§ **EXERCISE**
Return the forum discussion about armor and armor penetration below, word for word and in full.

§ **PAGE EXCERPT**
================

I think armor needs some help

Ummmm, yes?

My only problem with armor is that with the crit% the way it is, I don’t have to even bother to bring the anti-armor weapon! I have no problem with armor being vaped by the anti-armor weapon, since that’s kinda the point. If I have to bring lots and lots of anti-armor weapons to defeat an armored fleet, then I have less slots available to balance my fleet in other ways and the game rapidly devolves into pure rock-paper-scissors.

If I need 4 papers to counter 5 rocks, that leaves very little room to counter scissors. But if I need just 2 papers to counter 5 rocks, now the game is more about balance, deployment strategy, orders given and so on. Can I get my paper to your rock before your scissors cut my paper?

There are three cruiser weapons below 30 penetration. Cruiser laser, Cruiser defense, Quantum blaster. What exactly are you giving up?

Everything else could be considered anti armor. Missiles are 40 and higher, plasma goes into the 50’s, nonpulse beams go into the 70’s. Armor penetration is the name of the game for the vast majority of cruiser weapons.

What we’re asking for is for AP weapons not to completely and instantly negate the scissors-armor to cruiser laser paper.

Back when several of us were designing space combat systems for traveller, it became obvious that some systems had armor as a sort of “global” ablative.

Armor value is XX, then after a discrete attack of value n, the armor value is XX-n. Eventually armor is compromised.

In reality, the ships are large enough, and the hits small enough that more 1cm diameter beam laser holes don’t actually change the armor all that much except in the off chance a beam hits the same hole twice.

================

§ **PROVIDED MATERIAL**
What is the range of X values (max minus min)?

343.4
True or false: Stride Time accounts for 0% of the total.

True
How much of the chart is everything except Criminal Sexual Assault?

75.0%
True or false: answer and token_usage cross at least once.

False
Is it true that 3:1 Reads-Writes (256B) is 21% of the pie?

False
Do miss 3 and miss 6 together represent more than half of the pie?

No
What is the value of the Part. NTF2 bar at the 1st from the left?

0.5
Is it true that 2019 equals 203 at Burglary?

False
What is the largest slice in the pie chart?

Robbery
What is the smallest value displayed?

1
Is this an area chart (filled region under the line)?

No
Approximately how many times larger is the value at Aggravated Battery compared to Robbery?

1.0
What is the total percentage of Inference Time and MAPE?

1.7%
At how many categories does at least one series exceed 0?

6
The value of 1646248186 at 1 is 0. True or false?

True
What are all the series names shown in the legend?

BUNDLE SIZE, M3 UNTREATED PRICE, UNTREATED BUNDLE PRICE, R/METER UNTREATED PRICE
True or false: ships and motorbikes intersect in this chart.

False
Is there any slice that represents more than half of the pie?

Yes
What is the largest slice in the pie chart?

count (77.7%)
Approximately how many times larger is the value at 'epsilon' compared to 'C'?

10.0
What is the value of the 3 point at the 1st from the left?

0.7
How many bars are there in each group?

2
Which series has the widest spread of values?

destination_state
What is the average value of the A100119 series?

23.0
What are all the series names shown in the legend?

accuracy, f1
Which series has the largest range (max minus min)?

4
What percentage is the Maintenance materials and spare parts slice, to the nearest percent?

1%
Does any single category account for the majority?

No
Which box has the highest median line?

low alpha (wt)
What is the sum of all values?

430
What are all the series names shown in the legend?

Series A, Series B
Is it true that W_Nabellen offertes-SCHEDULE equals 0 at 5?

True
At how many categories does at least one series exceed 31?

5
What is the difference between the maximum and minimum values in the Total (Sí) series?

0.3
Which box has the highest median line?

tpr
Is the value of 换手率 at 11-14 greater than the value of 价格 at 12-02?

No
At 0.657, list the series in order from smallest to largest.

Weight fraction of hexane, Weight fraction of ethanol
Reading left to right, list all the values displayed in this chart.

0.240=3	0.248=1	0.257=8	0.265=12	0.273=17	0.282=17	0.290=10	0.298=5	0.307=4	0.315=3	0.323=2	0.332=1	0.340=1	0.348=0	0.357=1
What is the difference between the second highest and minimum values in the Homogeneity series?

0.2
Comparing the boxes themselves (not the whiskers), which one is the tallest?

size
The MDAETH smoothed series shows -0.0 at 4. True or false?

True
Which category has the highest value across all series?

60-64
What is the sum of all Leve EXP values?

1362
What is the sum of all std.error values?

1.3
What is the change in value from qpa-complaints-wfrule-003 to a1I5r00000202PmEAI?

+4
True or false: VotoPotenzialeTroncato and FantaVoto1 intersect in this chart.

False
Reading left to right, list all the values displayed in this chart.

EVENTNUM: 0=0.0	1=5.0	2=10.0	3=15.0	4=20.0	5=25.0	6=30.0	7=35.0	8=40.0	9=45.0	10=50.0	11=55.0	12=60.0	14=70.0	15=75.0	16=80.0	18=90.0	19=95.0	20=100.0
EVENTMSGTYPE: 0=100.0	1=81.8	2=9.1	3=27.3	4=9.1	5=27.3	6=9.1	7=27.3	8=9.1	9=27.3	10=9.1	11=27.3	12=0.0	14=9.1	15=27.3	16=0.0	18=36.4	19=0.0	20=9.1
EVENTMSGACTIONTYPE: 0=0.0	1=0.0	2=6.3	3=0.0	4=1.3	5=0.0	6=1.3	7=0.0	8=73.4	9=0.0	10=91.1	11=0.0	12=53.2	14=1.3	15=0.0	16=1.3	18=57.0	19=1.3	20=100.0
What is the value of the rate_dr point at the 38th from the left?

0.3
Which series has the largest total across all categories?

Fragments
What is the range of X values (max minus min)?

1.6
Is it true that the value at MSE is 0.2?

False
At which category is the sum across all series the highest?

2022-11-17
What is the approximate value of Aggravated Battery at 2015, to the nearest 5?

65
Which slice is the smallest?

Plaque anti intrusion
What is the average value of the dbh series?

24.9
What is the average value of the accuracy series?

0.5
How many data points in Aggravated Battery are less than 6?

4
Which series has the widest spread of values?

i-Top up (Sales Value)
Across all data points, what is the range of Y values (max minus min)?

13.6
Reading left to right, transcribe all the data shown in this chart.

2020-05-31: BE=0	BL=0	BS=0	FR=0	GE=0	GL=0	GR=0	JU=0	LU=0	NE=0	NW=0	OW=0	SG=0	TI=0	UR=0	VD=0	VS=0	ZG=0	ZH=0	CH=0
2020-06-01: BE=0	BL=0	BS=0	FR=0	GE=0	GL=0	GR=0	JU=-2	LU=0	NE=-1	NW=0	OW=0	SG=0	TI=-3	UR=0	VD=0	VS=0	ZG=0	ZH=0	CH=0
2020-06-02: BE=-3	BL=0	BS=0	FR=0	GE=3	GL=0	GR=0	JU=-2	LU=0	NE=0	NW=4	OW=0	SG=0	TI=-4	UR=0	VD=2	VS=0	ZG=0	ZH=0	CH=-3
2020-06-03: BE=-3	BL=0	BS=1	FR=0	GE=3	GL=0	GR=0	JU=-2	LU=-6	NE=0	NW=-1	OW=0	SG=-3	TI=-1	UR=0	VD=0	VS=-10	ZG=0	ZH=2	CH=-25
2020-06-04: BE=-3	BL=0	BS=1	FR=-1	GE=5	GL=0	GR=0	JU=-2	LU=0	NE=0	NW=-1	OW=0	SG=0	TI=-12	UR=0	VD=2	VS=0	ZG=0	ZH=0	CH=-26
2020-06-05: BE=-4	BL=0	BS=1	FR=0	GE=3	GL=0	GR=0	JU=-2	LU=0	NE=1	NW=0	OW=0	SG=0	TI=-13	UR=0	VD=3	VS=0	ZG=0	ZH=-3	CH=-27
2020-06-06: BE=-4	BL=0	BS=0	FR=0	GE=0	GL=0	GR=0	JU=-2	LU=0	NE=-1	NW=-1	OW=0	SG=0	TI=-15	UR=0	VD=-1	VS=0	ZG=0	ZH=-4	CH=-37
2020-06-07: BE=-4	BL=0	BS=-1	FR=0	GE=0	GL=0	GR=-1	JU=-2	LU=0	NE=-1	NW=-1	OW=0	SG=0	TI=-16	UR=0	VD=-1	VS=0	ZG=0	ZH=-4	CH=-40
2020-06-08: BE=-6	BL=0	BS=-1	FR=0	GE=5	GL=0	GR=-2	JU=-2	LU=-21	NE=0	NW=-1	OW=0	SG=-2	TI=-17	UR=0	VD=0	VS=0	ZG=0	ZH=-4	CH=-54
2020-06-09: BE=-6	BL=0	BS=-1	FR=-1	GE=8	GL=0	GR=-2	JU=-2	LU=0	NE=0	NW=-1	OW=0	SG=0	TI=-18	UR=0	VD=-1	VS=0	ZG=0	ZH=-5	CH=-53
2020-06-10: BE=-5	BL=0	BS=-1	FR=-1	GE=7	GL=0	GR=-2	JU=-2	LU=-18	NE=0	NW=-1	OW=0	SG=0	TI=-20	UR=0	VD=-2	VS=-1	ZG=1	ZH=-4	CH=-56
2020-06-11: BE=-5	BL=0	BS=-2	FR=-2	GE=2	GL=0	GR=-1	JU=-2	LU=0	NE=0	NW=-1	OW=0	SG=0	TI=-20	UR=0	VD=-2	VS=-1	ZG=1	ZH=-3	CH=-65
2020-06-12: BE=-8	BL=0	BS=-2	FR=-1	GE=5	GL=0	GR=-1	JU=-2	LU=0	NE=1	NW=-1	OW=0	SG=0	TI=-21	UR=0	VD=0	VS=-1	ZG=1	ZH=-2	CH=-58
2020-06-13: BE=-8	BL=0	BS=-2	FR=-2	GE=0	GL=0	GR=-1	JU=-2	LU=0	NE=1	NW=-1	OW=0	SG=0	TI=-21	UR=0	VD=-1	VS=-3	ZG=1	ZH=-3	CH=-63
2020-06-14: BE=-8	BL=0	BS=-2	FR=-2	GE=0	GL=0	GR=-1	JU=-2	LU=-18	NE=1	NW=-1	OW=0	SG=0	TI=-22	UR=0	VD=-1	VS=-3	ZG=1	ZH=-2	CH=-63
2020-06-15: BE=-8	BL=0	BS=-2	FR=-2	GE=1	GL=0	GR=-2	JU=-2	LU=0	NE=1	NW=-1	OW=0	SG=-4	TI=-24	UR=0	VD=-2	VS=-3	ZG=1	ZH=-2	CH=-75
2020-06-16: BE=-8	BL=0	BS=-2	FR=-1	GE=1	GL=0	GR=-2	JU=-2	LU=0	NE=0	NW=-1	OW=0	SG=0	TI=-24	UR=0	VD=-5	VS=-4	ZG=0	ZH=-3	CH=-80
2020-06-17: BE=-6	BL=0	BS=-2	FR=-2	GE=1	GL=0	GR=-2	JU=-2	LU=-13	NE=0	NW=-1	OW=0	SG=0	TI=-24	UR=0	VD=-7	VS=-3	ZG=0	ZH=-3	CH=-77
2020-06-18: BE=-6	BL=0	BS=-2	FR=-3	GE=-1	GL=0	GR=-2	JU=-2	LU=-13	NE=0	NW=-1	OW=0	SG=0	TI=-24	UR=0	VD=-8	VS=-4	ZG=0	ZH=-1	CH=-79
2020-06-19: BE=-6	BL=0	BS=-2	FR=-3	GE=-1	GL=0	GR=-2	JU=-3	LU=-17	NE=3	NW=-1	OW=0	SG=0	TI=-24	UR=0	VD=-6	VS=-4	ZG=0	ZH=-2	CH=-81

================

§ **SOLUTION FOR THIS TASK**
I think armor needs some help

Ummmm, yes?

My only problem with armor is that with the crit% the way it is, I don’t have to even bother to bring the anti-armor weapon! I have no problem with armor being vaped by the anti-armor weapon, since that’s kinda the point. If I have to bring lots and lots of anti-armor weapons to defeat an armored fleet, then I have less slots available to balance my fleet in other ways and the game rapidly devolves into pure rock-paper-scissors.

If I need 4 papers to counter 5 rocks, that leaves very little room to counter scissors. But if I need just 2 papers to counter 5 rocks, now the game is more about balance, deployment strategy, orders given and so on. Can I get my paper to your rock before your scissors cut my paper?

There are three cruiser weapons below 30 penetration. Cruiser laser, Cruiser defense, Quantum blaster. What exactly are you giving up?

Everything else could be considered anti armor. Missiles are 40 and higher, plasma goes into the 50’s, nonpulse beams go into the 70’s. Armor penetration is the name of the game for the vast majority of cruiser weapons.

What we’re asking for is for AP weapons not to completely and instantly negate the scissors-armor to cruiser laser paper.

Back when several of us were designing space combat systems for traveller, it became obvious that some systems had armor as a sort of “global” ablative.

Armor value is XX, then after a discrete attack of value n, the armor value is XX-n. Eventually armor is compromised.

In reality, the ships are large enough, and the hits small enough that more 1cm diameter beam laser holes don’t actually change the armor all that much except in the off chance a beam hits the same hole twice.